6 Things You Never Knew About Lee Marvin’s ‘The Dirty Dozen’

THE DIRTY DOZEN, Lee Marvin, 1967
Everett Collection
Everett Collection

Many of film and TV’s leading men — and one NFL champ — convened for the war film The Dirty Dozen. Directed by Robert Aldrich, the film, which premiered on June 15, 1967, follows convicts pressed into service for a suicide mission in World War II.

Despite some naysaying reviews — The New York Times’ Bosley Crowther called it an “astonishingly wanton war film” and a “studied indulgence of sadism that is morbid and disgusting beyond words” — The Dirty Dozen was a hit for MGM and inspired several sequels (and many more imitators). But did you know these lesser-known facts about the film?

1 Many of the cast members were World War II vets

During World War II, Dirty Dozen stars Lee Marvin, Robert Webber and Robert Ryan served in the U.S. Marine Corps; Telly Savalas and George Kennedy served in the U.S. Army; Richard Jaeckel and Clint Walker served in the U.S. Merchant Marine; Charles Bronson served in the U.S. Army Air Forces; and Ernest Borgnine served in the U.S. Navy.

But four cast members told ABC Film Review their characters’ military ranks surpassed their own. “Took me two years to make Private First Class,” Kennedy said.

“I didn’t even make that in the Marines,” said Marvin.

“I was beneath notice in the Navy,” Borgnine revealed.

“For punks, we’re doing all right,” Marvin concluded. “I wonder how the generals are doing.”

2 John Wayne and Jack Palance turned down roles

TRUE GRIT, John Wayne, 1969

Everett Collection

Producer Ken Hyman and MGM originally offered Marvin’s part of Major Reisman to John Wayne . The actor loved the script, except for the detail that Reisman was having an affair with a married woman — and, worse, that the woman was married to a soldier away at war, according to the biography John Wayne: American. MGM had the offending scene removed, but Wayne turned down the role anyway, the bio adds.

Additionally, Jack Palance turned down a $141,000 offer to star in The Dirty Dozen because he didn’t want to play a racist character, according to Jet. Palance — who had been confronted by a racist mob in Tuscaloosa, Alabama, in 1964 — also said he didn’t think films were necessary to see how “nasty” white people were to Black people, the magazine reported.

3 Trini Lopez left the production early at Frank Sinatra’s urging

THE DIRTY DOZEN, from left: John Cassavetes, Tom Busby, Jim Brown, Donald Sutherland, Ben Carruthers, Clint Walker, Charles Bronson, Colin Maitland, Stuart Cooper, Al Mancini, Trini Lopez, Telly Savalas, 1967

Everett Collection

Trini Lopez’s character, Jimenez, dies in a parachuting accident early in The Dirty Dozen. Frank Sinatra, who had signed the singer to a recording contract, insisted that Lopez drop out of the much-delayed production and get back to the recording studio, as Lopez typically recorded about four albums a year for Sinatra’s Reprise Records, according to Texas Monthly.

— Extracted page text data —
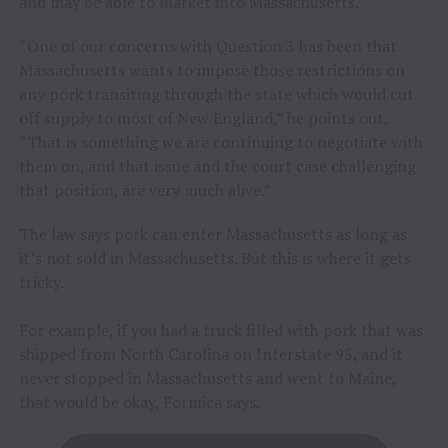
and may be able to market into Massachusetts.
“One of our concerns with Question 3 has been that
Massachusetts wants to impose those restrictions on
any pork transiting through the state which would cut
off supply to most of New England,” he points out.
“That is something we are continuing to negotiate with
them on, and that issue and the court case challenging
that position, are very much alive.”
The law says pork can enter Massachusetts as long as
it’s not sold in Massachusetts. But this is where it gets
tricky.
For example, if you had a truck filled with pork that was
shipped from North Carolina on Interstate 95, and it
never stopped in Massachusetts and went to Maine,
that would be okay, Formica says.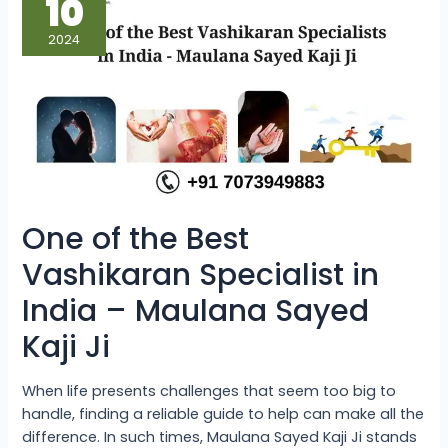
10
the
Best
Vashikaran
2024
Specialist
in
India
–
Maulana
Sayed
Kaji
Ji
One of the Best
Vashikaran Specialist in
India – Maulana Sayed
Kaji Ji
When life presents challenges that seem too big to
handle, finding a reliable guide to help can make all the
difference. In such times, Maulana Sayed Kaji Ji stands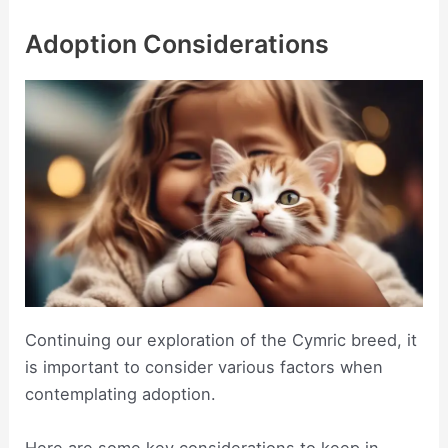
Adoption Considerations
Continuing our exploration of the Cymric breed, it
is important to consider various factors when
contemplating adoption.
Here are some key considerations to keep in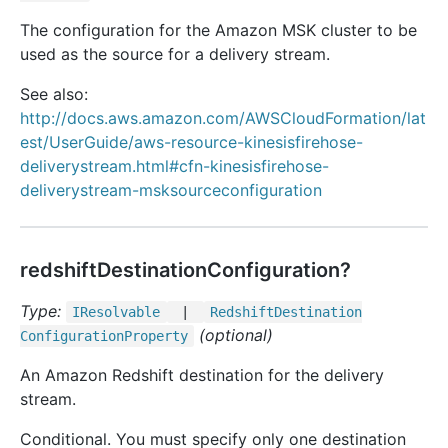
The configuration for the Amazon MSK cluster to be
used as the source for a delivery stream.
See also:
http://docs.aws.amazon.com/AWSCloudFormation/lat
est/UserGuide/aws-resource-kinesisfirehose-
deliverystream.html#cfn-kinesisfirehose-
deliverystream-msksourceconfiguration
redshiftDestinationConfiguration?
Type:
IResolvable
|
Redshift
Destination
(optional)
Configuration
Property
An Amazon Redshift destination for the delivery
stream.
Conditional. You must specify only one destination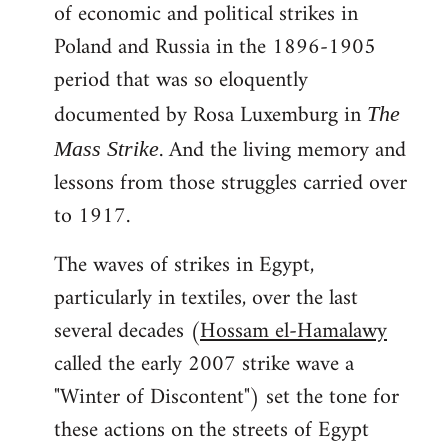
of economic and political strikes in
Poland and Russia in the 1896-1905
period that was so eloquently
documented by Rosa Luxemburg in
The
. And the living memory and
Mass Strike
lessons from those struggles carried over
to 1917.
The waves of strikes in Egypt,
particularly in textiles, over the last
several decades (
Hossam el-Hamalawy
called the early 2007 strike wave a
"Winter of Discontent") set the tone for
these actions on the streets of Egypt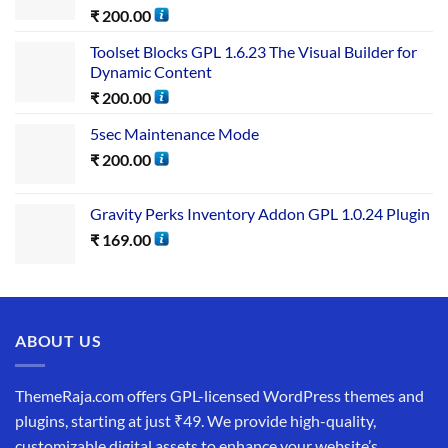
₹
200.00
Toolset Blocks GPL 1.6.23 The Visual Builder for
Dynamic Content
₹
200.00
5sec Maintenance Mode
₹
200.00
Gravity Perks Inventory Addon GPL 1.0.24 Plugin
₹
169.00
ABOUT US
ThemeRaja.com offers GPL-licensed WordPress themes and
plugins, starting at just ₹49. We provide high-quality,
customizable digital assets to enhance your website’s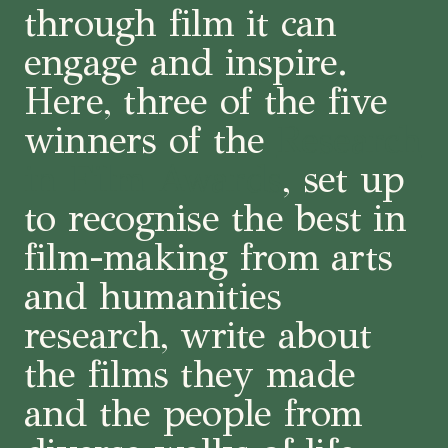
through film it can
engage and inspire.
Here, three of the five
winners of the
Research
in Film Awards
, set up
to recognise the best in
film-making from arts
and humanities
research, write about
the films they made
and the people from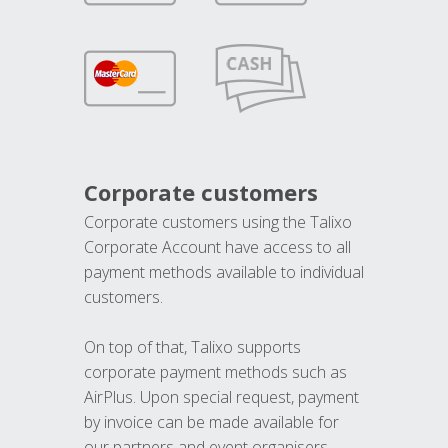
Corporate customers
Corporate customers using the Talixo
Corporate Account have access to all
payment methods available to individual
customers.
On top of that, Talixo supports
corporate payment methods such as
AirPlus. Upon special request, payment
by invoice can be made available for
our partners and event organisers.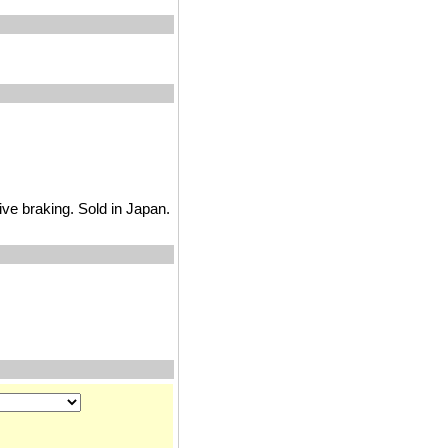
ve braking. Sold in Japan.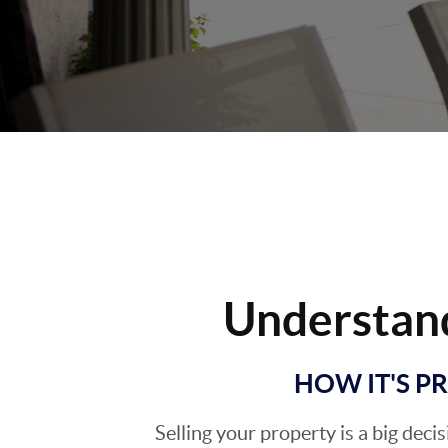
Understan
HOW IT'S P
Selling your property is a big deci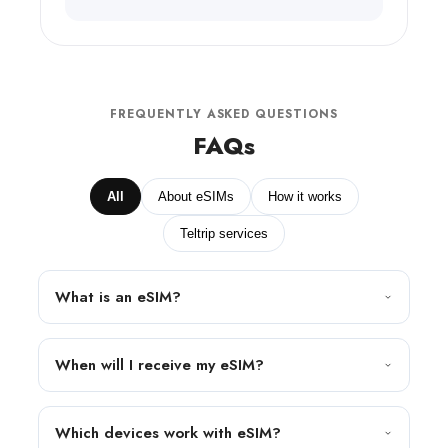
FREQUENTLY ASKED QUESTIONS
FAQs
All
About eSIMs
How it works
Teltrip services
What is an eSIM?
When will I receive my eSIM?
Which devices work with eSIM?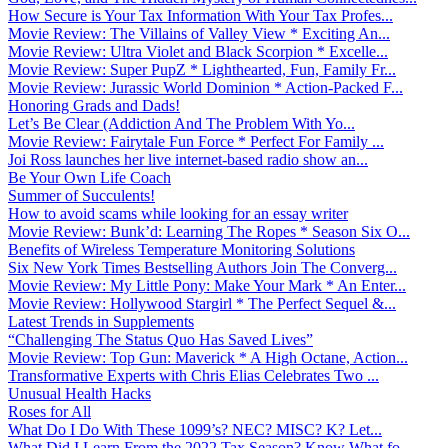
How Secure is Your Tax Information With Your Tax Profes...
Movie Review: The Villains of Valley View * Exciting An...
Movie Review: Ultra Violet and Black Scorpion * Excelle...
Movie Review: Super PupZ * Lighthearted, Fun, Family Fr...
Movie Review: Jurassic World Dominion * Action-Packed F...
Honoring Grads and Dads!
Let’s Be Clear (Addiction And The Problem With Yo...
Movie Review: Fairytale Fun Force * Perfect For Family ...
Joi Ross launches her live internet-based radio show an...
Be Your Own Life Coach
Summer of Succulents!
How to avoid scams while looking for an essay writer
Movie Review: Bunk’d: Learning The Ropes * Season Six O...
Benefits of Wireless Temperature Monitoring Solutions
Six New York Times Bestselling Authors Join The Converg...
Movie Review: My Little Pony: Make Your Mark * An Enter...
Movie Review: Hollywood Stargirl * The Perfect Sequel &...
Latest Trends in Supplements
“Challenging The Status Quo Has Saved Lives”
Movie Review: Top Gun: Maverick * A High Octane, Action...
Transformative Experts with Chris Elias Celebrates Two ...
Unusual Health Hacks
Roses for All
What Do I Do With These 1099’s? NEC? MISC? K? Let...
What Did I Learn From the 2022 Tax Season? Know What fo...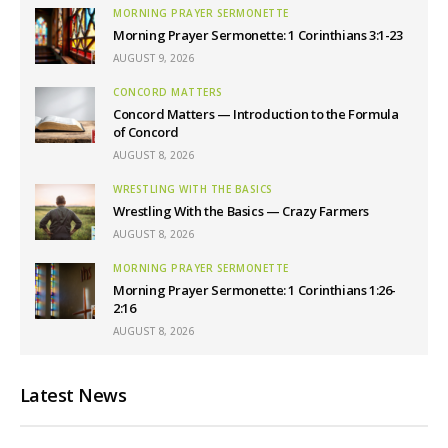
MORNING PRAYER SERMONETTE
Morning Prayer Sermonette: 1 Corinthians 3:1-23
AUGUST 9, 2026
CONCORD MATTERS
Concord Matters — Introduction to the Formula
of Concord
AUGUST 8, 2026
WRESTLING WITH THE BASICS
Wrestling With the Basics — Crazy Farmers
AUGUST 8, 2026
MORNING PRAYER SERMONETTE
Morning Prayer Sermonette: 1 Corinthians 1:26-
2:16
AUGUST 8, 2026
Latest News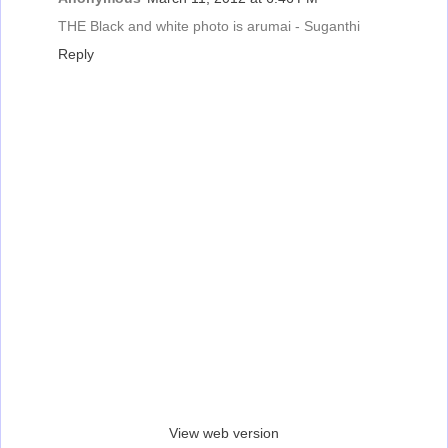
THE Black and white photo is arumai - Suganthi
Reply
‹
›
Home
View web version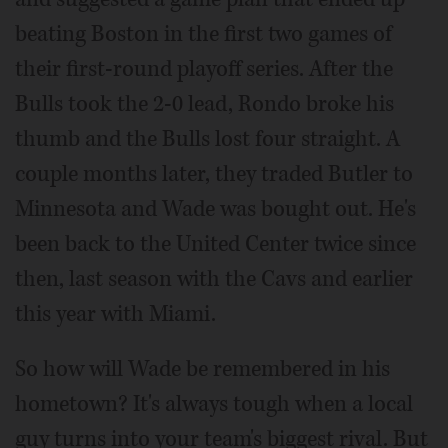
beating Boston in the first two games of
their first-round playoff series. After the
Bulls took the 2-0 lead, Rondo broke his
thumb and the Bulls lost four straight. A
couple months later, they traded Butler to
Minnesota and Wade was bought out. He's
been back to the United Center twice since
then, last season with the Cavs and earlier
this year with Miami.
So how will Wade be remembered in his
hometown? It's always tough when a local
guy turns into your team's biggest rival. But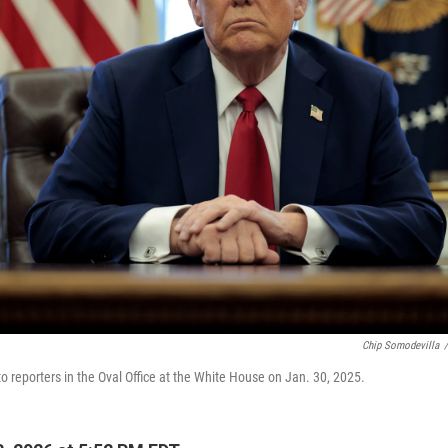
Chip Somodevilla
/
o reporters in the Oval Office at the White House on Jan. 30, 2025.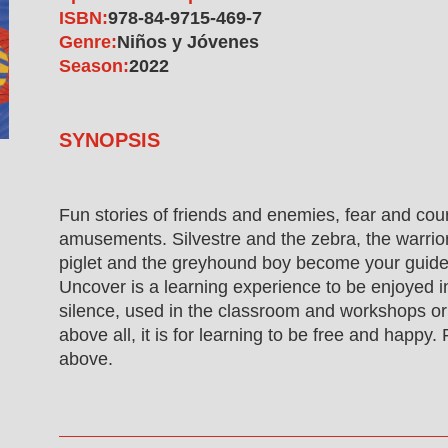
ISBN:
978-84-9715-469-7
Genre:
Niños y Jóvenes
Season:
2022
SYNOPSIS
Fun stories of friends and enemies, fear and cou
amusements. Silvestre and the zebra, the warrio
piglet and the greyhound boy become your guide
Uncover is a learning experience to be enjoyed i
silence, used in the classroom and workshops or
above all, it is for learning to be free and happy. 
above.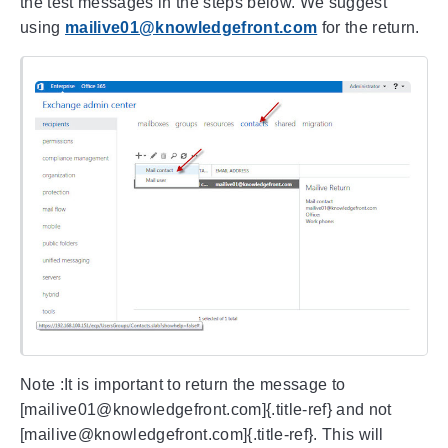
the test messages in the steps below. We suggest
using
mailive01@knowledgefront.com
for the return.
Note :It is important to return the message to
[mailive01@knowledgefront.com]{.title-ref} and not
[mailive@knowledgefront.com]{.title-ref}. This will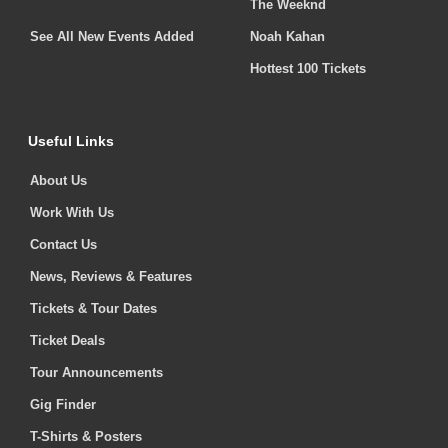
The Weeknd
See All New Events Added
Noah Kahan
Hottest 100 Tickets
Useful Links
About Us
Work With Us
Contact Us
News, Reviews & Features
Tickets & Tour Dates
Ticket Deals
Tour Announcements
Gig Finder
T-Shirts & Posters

— Work instruction —
According to the article on The Dirty Dozen, when did the film premiere? The records aren't needed for anything here.

— The answer —
June 15, 1967